The problem arises here. I’ve read two previous Catriona Ward novels, where plot points revolve around information the characters have, but don’t share. In Little Eve, the narrator is self-consciously telling the story and playing with narrative conventions, in the Agatha Christie style. In The Last House on Needless Street, the secrets are buried under facts the characters take for granted, and therefore haven’t thought about in years. We feel surprised without ever feeling deceived.
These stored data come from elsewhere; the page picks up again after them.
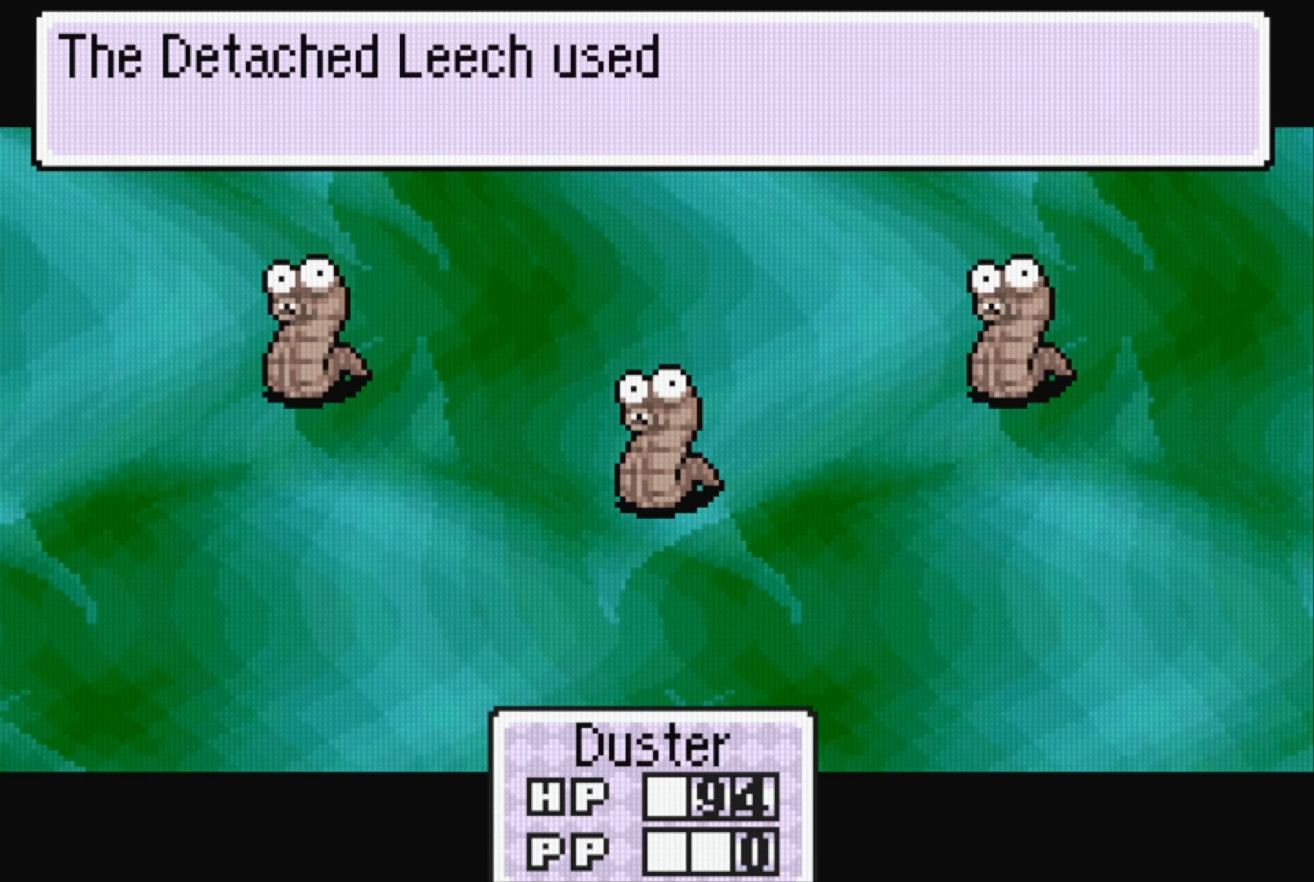
{"buttons": [], "events": [[366, "A", "down"], [500, "A", "up"]]}
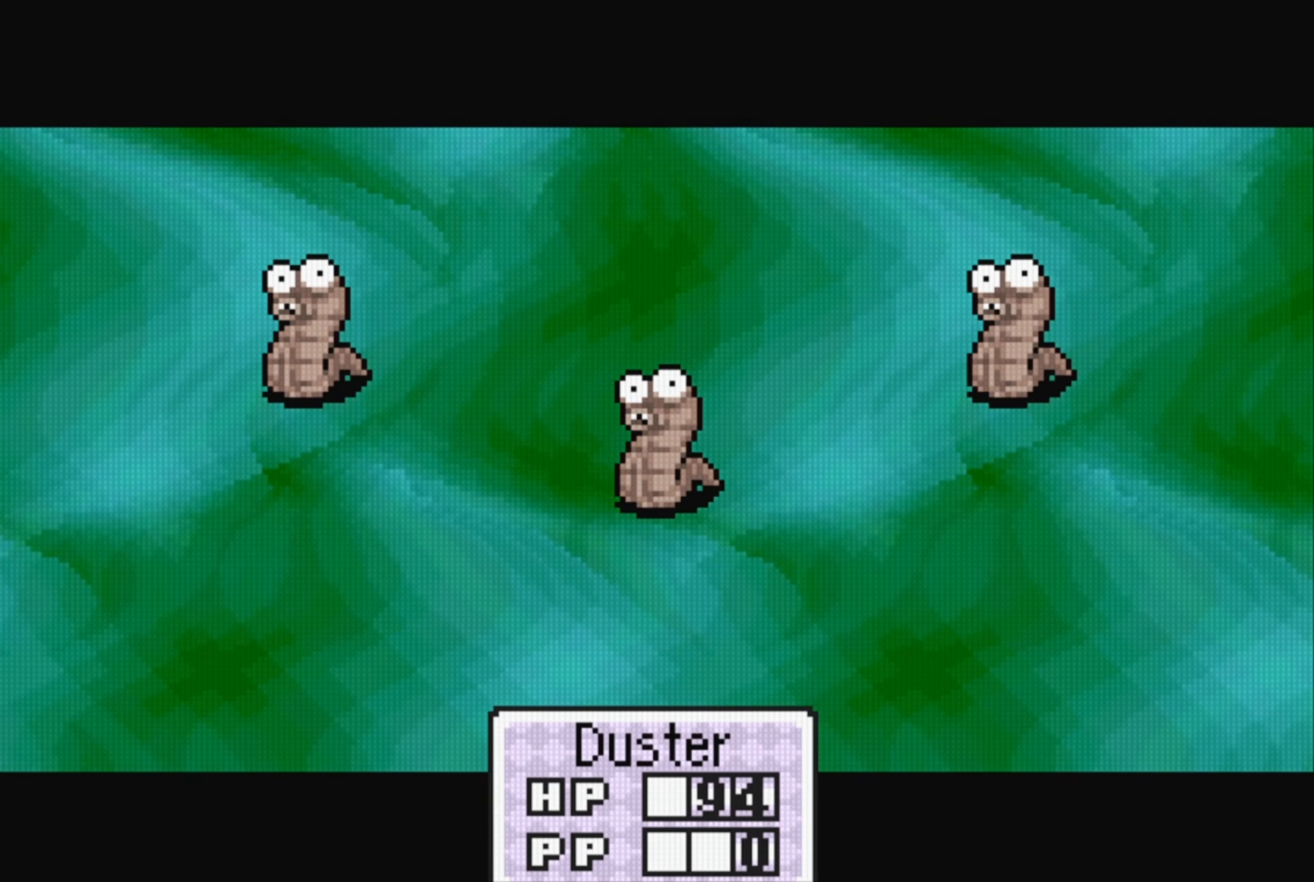
{"buttons": [], "events": []}
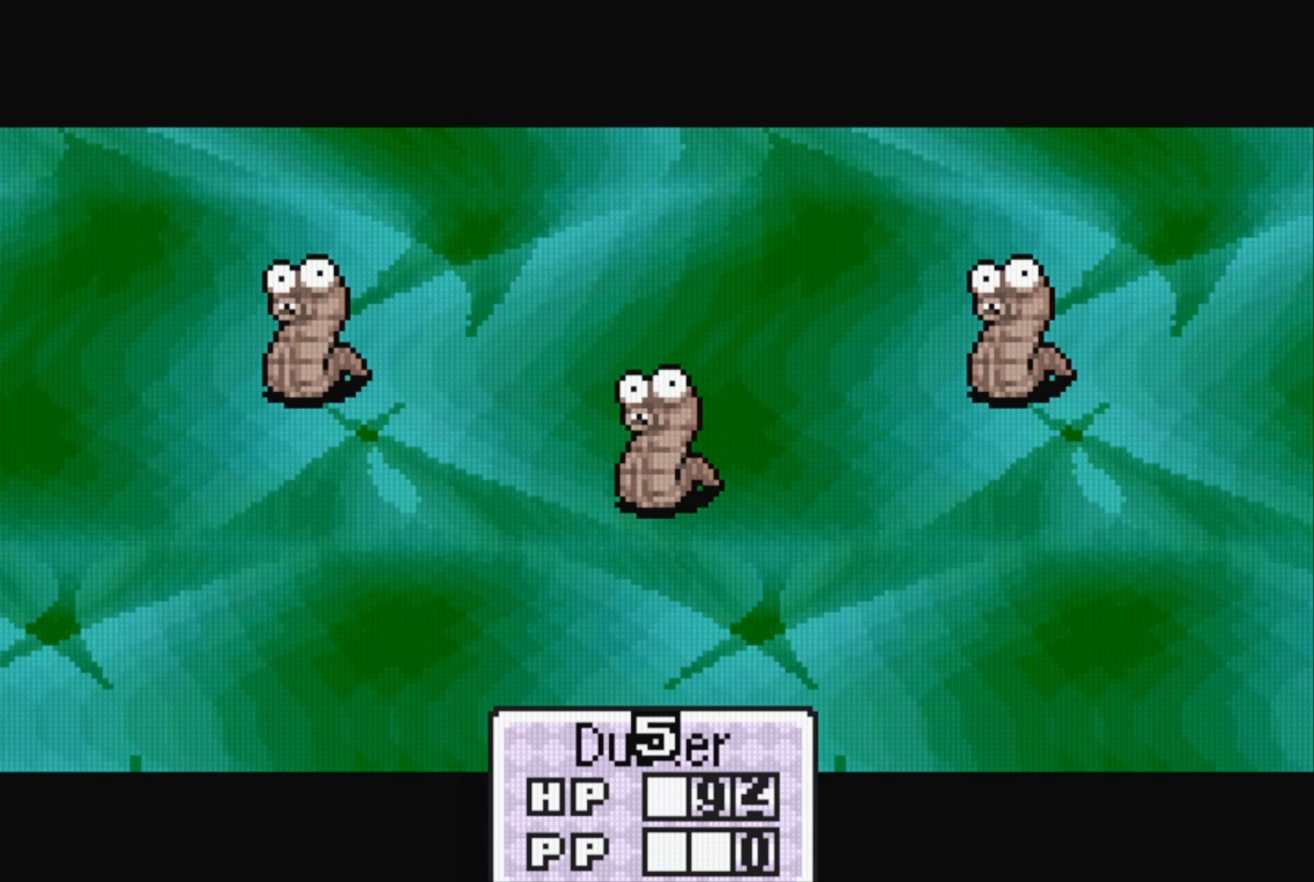
{"buttons": [], "events": []}
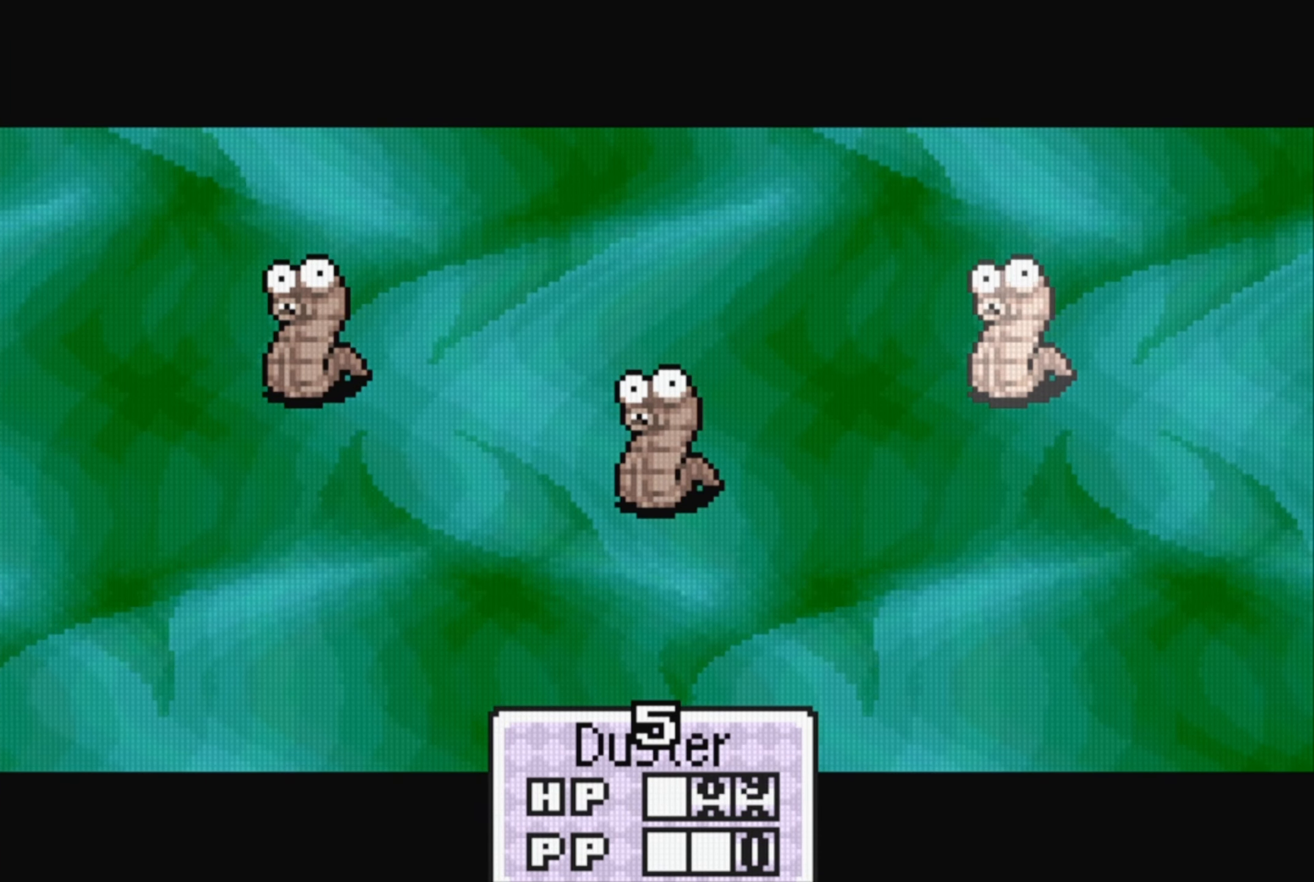
{"buttons": [], "events": []}
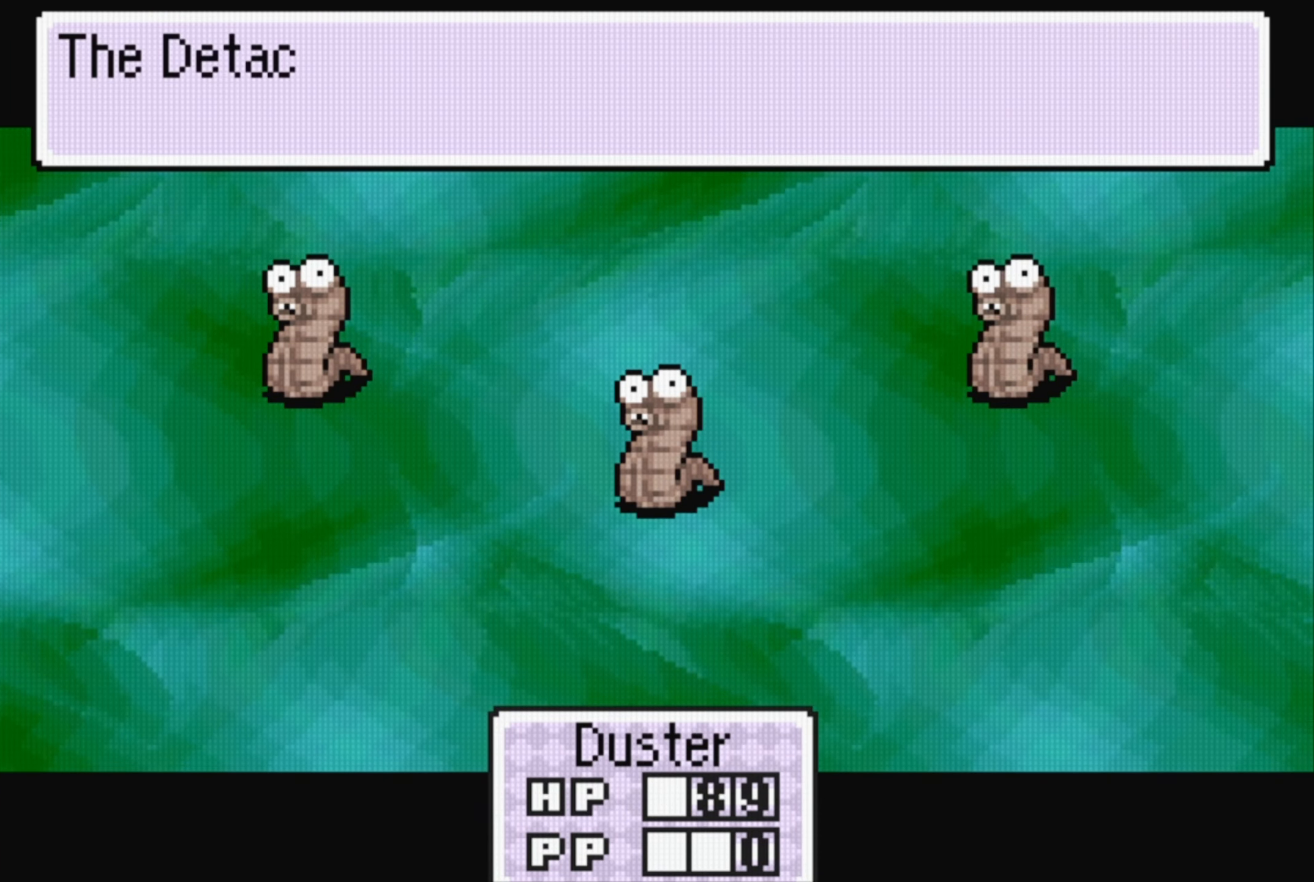
{"buttons": [], "events": [[300, "A", "down"], [433, "A", "up"]]}
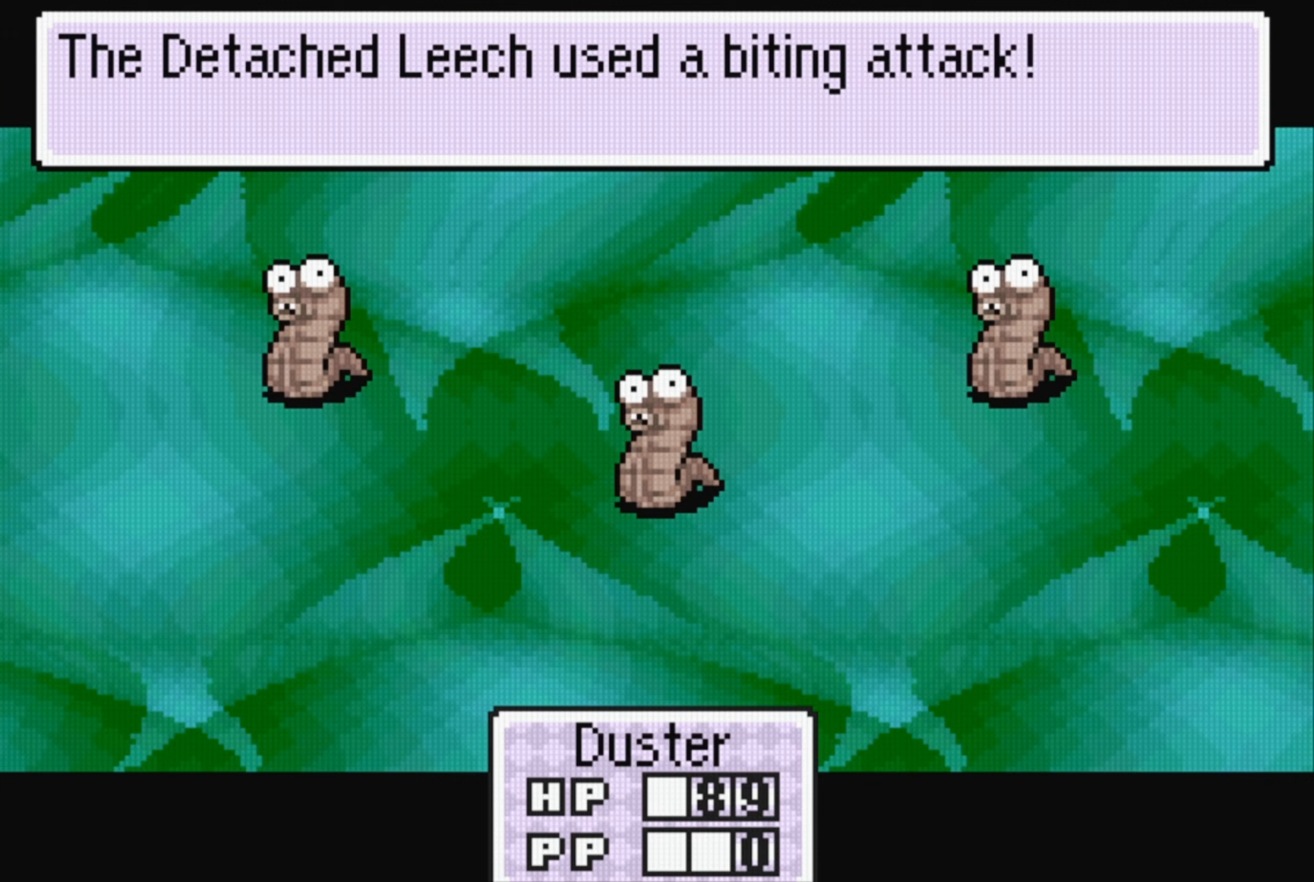
{"buttons": [], "events": [[233, "A", "down"], [383, "A", "up"]]}
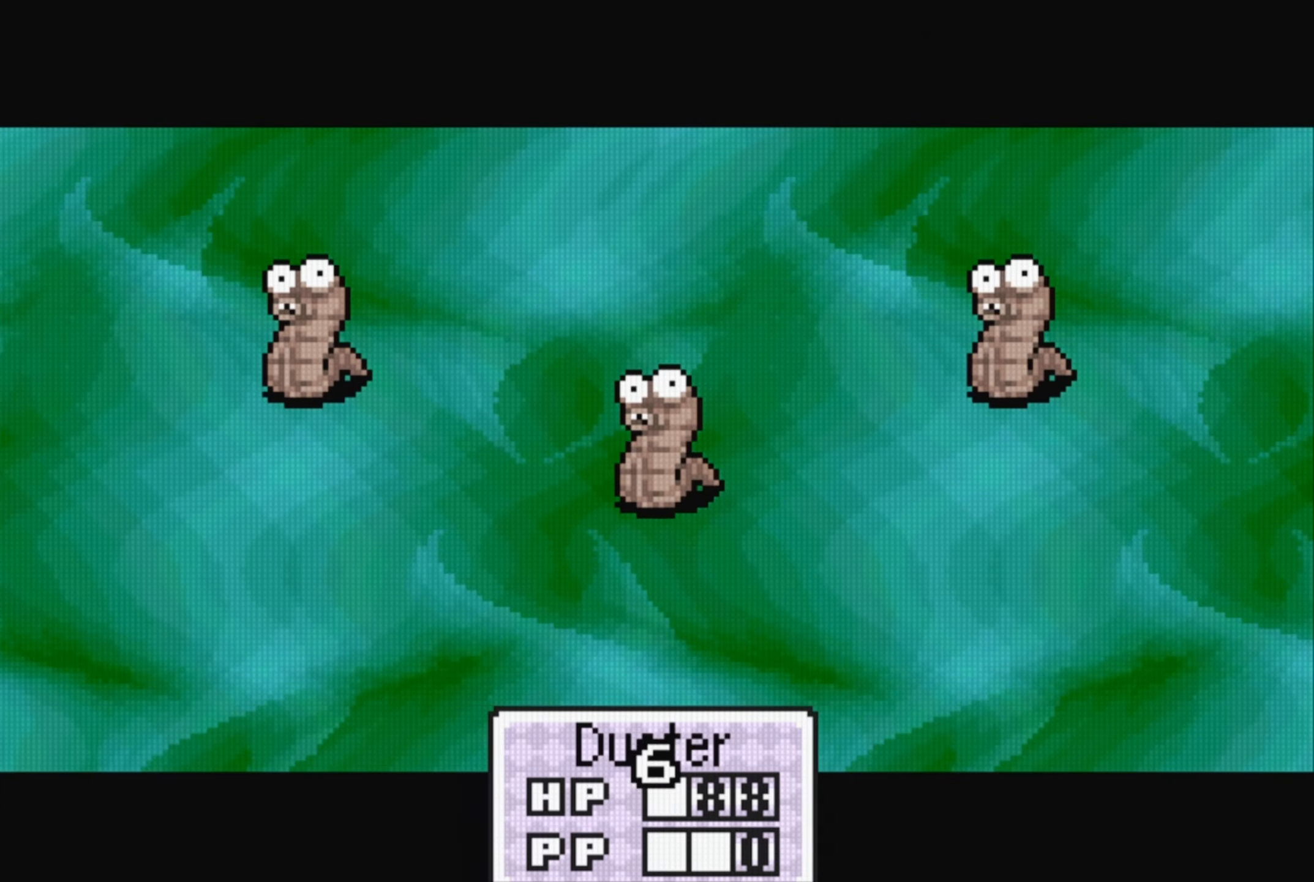
{"buttons": [], "events": []}
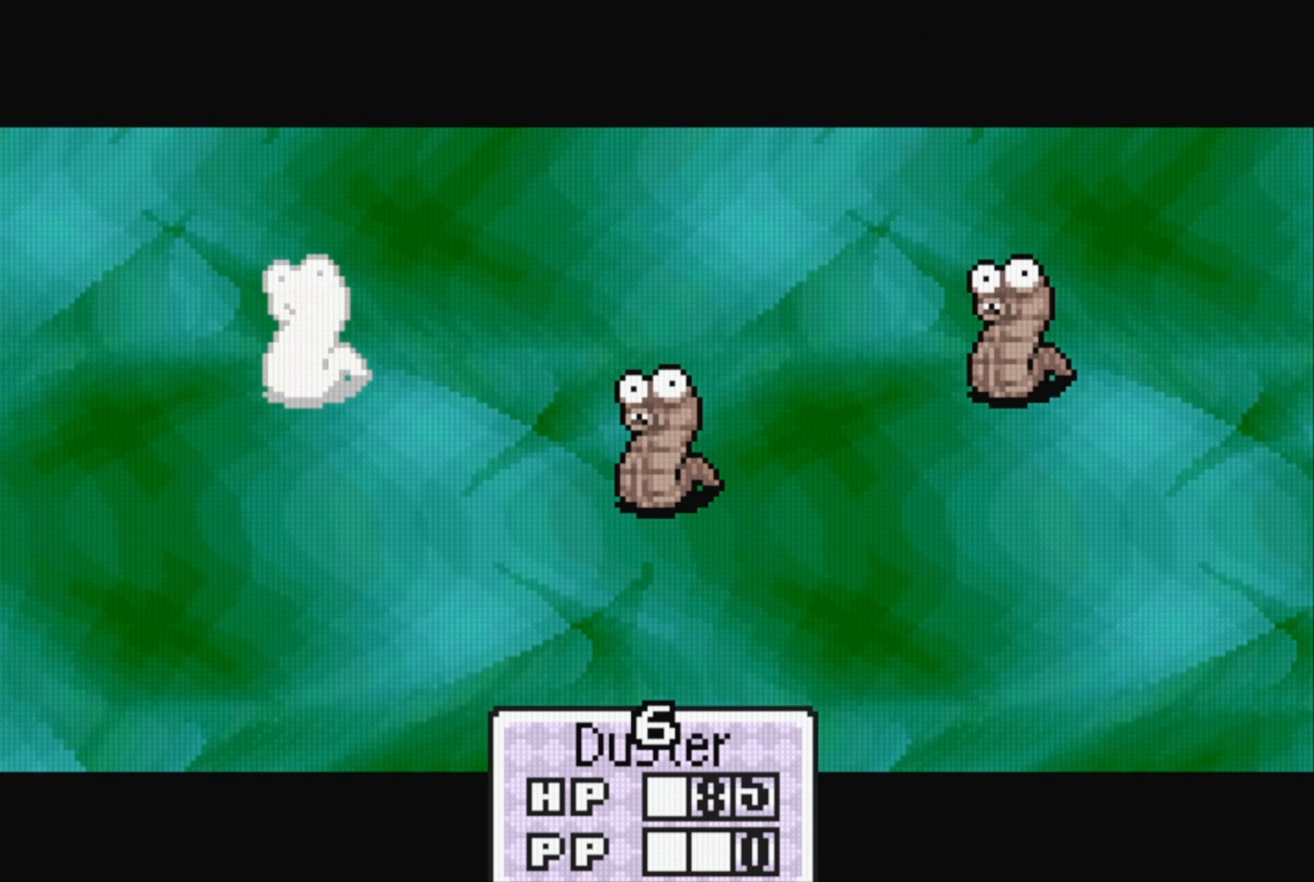
{"buttons": [], "events": [[50, "A", "down"], [133, "A", "up"]]}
Here, the characters clearly know, and often think about, the secrets motivating their choices. They just don’t tell us. The revelations come as raw info dumps, sometimes several paragraphs long. Once the characters reveal the secrets they’ve nurtured, we don’t feel surprised or illuminated, as we have in previous Ward novels; we feel lied to. We can forgive that once, because people lie. But as lie after lie gets revealed, we feel manipulated, not enlightened.
This hurts because Ward’s set-up is so good. Besides Peter Pan, previous critics have compared Ward’s premise to The Shining and Lord of the Flies. Ward isn’t merely imitative, though; she uses these time-honored influences to question how good people with honorable intentions make, and constantly re-make, civilization. Leaf Winham, the charming narcissist, and the children’s religious rituals, are just two forms of community building that work well for adherents, until the moment they don’t.
Reading, I felt like Ward had devised characters, situations, and a nonlinear form that served her psychological writing style well. But she hadn’t figured how to tie the multiple threads together, so she pulled a Hail Mary and hoped we wouldn’t notice. Maybe I wouldn’t have noticed, if her previous books hadn’t been so good that they set my expectations so high. Sadly, the product feels like a good premise, finished with a cheap rug-pull.